From the records, pick out and copy each line containing "includegraphics".

Data records:
•••••
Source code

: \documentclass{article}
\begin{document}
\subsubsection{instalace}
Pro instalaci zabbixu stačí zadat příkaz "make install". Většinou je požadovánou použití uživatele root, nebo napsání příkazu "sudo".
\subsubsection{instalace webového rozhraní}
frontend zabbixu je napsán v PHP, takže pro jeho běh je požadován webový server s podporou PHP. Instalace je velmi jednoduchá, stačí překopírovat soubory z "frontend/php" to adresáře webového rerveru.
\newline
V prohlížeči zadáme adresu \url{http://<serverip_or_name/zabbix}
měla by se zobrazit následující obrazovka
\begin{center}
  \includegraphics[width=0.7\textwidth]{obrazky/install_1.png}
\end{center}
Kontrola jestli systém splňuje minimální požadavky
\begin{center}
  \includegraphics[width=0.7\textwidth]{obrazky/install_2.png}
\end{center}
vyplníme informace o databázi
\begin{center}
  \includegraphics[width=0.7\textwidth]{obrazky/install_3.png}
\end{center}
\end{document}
•••••
Response area:
  \includegraphics[width=0.7\textwidth]{obrazky/install_1.png}
  \includegraphics[width=0.7\textwidth]{obrazky/install_2.png}
  \includegraphics[width=0.7\textwidth]{obrazky/install_3.png}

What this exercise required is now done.